Dazu passt eine Studie der Emory University, die Acht- bis Neunjährige sechs Trainingssitzungen lang mit einer Art Uno-Spiel und einem Gesichter-Puzzle trainierten. Die Kinder konnten danach auch im wirklichen Leben Gesichtsausdrücke ihrer Mitmenschen deutlich besser deuten – und zwar Jungen wie Mädchen gleichermaßen. Fällt die Förderung bestimmter Fähigkeiten dagegen aus, kann sich das Gehirn nicht dementsprechend entwickeln.

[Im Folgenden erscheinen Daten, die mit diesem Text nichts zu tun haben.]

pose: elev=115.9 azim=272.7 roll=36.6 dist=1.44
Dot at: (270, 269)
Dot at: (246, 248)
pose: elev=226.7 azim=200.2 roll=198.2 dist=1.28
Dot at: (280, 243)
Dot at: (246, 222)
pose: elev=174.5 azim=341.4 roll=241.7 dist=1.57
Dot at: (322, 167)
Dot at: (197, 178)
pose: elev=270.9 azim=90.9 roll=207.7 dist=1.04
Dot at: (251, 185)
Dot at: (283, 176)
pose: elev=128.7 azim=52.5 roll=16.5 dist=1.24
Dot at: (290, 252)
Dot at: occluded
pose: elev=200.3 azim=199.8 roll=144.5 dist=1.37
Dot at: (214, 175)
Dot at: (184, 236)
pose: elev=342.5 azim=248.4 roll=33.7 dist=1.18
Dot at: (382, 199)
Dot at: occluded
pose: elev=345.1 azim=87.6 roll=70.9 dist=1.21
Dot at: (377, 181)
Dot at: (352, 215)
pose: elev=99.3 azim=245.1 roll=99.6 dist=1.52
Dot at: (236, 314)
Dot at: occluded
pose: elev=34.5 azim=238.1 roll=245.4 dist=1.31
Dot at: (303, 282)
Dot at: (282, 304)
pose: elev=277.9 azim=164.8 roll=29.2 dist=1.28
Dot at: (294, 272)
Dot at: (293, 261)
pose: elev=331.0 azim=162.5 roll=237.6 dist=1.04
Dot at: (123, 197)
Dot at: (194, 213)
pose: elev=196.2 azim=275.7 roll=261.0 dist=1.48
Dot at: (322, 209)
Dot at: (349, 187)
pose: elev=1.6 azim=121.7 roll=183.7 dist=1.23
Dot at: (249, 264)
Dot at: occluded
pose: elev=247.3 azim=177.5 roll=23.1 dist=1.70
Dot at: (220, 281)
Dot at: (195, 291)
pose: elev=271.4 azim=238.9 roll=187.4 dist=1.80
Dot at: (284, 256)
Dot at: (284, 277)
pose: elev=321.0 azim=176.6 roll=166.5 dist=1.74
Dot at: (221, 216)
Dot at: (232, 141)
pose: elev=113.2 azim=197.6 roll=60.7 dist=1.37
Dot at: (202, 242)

Dass Eliot, Mutter einer Tochter und zweier Söhne, eine besonnene, an praktischen Schlussfolgerungen für den Erziehungsalltag interessierte Wissenschaftlerin ist, hat sie bereits in ihrem ersten Buch unter Beweis gestellt, einem 800-Seiten-Wälzer zur frühkindlichen Hirnentwicklung. Die Neurobiologin ermuntert dazu, mit den Söhnen ganz besonders viel zu reden, statt sie zunehmend mit technischen Geräten allein zu lassen. Töchter sollten dagegen zu ein wenig mehr Risikobereitschaft und offener Konkurrenz ermuntert werden. „In einer zunehmend komplexen und kompetitiven Welt“, schreibt die Autorin, „müssen unsere Jungen emotional intelligent und unsere Mädchen technisch geschickt sein.“

Mit der umfassenden Förderung von Mädchen gibt man sich inzwischen deutlich mehr Mühe als noch vor einigen Jahrzehnten. Bei Jungen aber finde man es leichter, „das Testosteron“ oder die „langsamere Entwicklung“ verantwortlich zu machen, wenn sie aggressiv werden oder sich in der Schule schwertun, sagt Eliot. „Wenn wir mehr darauf achten, wie Geschlechterunterschiede entstehen, statt sie auf feststehende biologische Fakten zurückzuführen, können wir allen Kindern dabei helfen, ihr volles Potenzial zu entfalten, beunruhigende Gräben zwischen Jungen und Mädchen schließen und den Gender-Krieg endlich beenden.“

Für die Eltern könnte das in Arbeit ausarten. Auch das ist möglicherweise ein Grund dafür, dass es so beliebt ist, die Unterschiede zwischen Jungen und Mädchen als naturgegeben hinzunehmen.

Unter dem Titel „Wie verschieden sind sie? Die Gehirnentwicklung bei Mädchen und Jungen“ erscheint Eliots Buch im September beim Berlin-Verlag.